## begin EXTRACTED ENTRIES

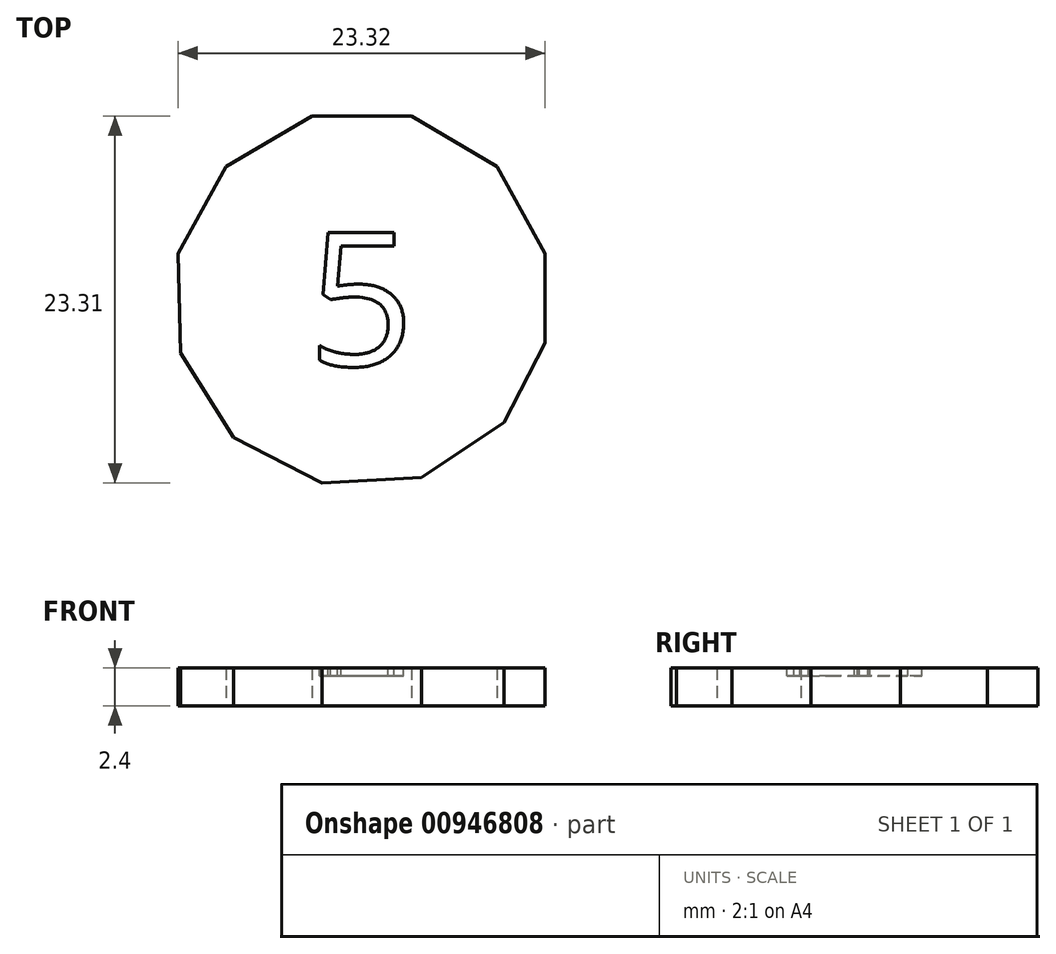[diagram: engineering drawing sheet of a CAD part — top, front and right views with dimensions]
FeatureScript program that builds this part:
annotation { "Feature Type Name" : "Feature", "Feature Type Description" : "" }
export const myFeature = defineFeature(function(context is Context, id is Id, definition is map)
    precondition{}
    {
        {
            var Q0;
            Q0=qCreatedBy(makeId("Top.planeOp"),FACE);
            var sketch = newSketch(context, id + "F0", { "sketchPlane" : qUnion([Q0])});
            skCircle(sketch, "E0", {"center": v(0, 0) * mm, "radius": 12 * mm, "construction": true});
            skLineSegment(sketch, "E1", {"start": v(-3.16, 11.58) * mm, "end": v(3.16, 11.58) * mm});
            skLineSegment(sketch, "E2", {"start": v(3.16, 11.58) * mm, "end": v(8.6, 8.37) * mm});
            skLineSegment(sketch, "E3", {"start": v(8.6, 8.37) * mm, "end": v(11.66, 2.84) * mm});
            skLineSegment(sketch, "E4", {"start": v(11.66, 2.84) * mm, "end": v(11.66, -2.84) * mm});
            skLineSegment(sketch, "E5", {"start": v(11.66, -2.84) * mm, "end": v(9.05, -7.88) * mm});
            skLineSegment(sketch, "E6", {"start": v(9.05, -7.88) * mm, "end": v(3.8, -11.39) * mm});
            skLineSegment(sketch, "E7", {"start": v(3.8, -11.39) * mm, "end": v(-2.52, -11.73) * mm});
            skLineSegment(sketch, "E8", {"start": v(-2.52, -11.73) * mm, "end": v(-8.13, -8.83) * mm});
            skLineSegment(sketch, "E9", {"start": v(-8.13, -8.83) * mm, "end": v(-11.49, -3.48) * mm});
            skLineSegment(sketch, "E10", {"start": v(-11.49, -3.48) * mm, "end": v(-11.66, 2.84) * mm});
            skLineSegment(sketch, "E11", {"start": v(-11.66, 2.84) * mm, "end": v(-8.6, 8.37) * mm});
            skLineSegment(sketch, "E12", {"start": v(-8.6, 8.37) * mm, "end": v(-3.16, 11.58) * mm});
            skLineSegment(sketch, "E13", {"start": v(-3.16, 11.58) * mm, "end": v(0, 0) * mm, "construction": true});
            skLineSegment(sketch, "E14", {"start": v(3.16, 11.58) * mm, "end": v(0, 0) * mm, "construction": true});
            skLineSegment(sketch, "E15", {"start": v(8.6, 8.37) * mm, "end": v(0, 0) * mm, "construction": true});
            skLineSegment(sketch, "E16", {"start": v(11.66, 2.84) * mm, "end": v(0, 0) * mm, "construction": true});
            skLineSegment(sketch, "E17", {"start": v(11.66, -2.84) * mm, "end": v(0, 0) * mm, "construction": true});
            skLineSegment(sketch, "E18", {"start": v(0, 0) * mm, "end": v(9.05, -7.88) * mm, "construction": true});
            skLineSegment(sketch, "E19", {"start": v(0, 0) * mm, "end": v(3.8, -11.39) * mm, "construction": true});
            skLineSegment(sketch, "E20", {"start": v(0, 0) * mm, "end": v(-2.52, -11.73) * mm, "construction": true});
            skLineSegment(sketch, "E21", {"start": v(0, 0) * mm, "end": v(-8.13, -8.83) * mm, "construction": true});
            skLineSegment(sketch, "E22", {"start": v(-11.49, -3.48) * mm, "end": v(0, 0) * mm, "construction": true});
            skLineSegment(sketch, "E23", {"start": v(0, 0) * mm, "end": v(-11.66, 2.84) * mm, "construction": true});
            skLineSegment(sketch, "E24", {"start": v(-8.6, 8.37) * mm, "end": v(0, 0) * mm, "construction": true});
            skSolve(sketch);
        }
        {
            var Q0;
            Q0=makeQuery(id+"F0.imprint","IMPRINT",FACE,{"disambiguationData":[TD([[makeQuery(id+"F0.imprint","IMPRINT",EDGE,{"derivedFrom":sQuery(id+"F0.wireOp",EDGE,"E1")}),-1.0]])]});
            extrude(context, id + "F1", {"entities" : qUnion([Q0]), "depth" : 2.4 * mm, "offsetDistance" : 25 * mm});
        }
        {
            var Q0;
            Q0=makeQuery(id+"F1.opExtrude","CAP_FACE",FACE,{"disambiguationData":[OSD([sQuery(id+"F0.wireOp",EDGE,"E1"),sQuery(id+"F0.wireOp",EDGE,"E2"),sQuery(id+"F0.wireOp",EDGE,"E3"),sQuery(id+"F0.wireOp",EDGE,"E4"),sQuery(id+"F0.wireOp",EDGE,"E5"),sQuery(id+"F0.wireOp",EDGE,"E6"),sQuery(id+"F0.wireOp",EDGE,"E7"),sQuery(id+"F0.wireOp",EDGE,"E8"),sQuery(id+"F0.wireOp",EDGE,"E9"),sQuery(id+"F0.wireOp",EDGE,"E10"),sQuery(id+"F0.wireOp",EDGE,"E11"),sQuery(id+"F0.wireOp",EDGE,"E12")])],"isStart":false});
            var sketch = newSketch(context, id + "F2", { "sketchPlane" : qUnion([Q0])});
            skText(sketch, "E25", { "text": "5", "fontName": "OpenSans-Regular.ttf"});
            skLineSegment(sketch, "E26", {"start": v(-3.43, 4.27) * mm, "end": v(3.43, -4.27) * mm, "construction": true});
            skLineSegment(sketch, "E27", {"start": v(3.43, 4.27) * mm, "end": v(-3.43, -4.27) * mm, "construction": true});
            skPoint(sketch, "E28", {"position": v(0, 0) * mm});
            const initialGuessF2  = {"E25": [-0.00343, -0.00427, 1, 0, 0.00854]};
            skSetInitialGuess(sketch, initialGuessF2);
            skSolve(sketch);
        }
        {
            var Q0;
            Q0 = qSketchRegion(id + "F2", true);
            extrude(context, id + "F3", {"entities" : qUnion([Q0]), "operationType" : NewBodyOperationType.REMOVE, "oppositeDirection" : true, "depth" : .5 * mm, "offsetDistance" : 25 * mm});
        }
    });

## end EXTRACTED ENTRIES

List every line of the listing above that contains the string "newSketch", matching its case exactly.

**WRITTEN ANSWER:**
            var sketch = newSketch(context, id + "F0", { "sketchPlane" : qUnion([Q0])});
            var sketch = newSketch(context, id + "F2", { "sketchPlane" : qUnion([Q0])});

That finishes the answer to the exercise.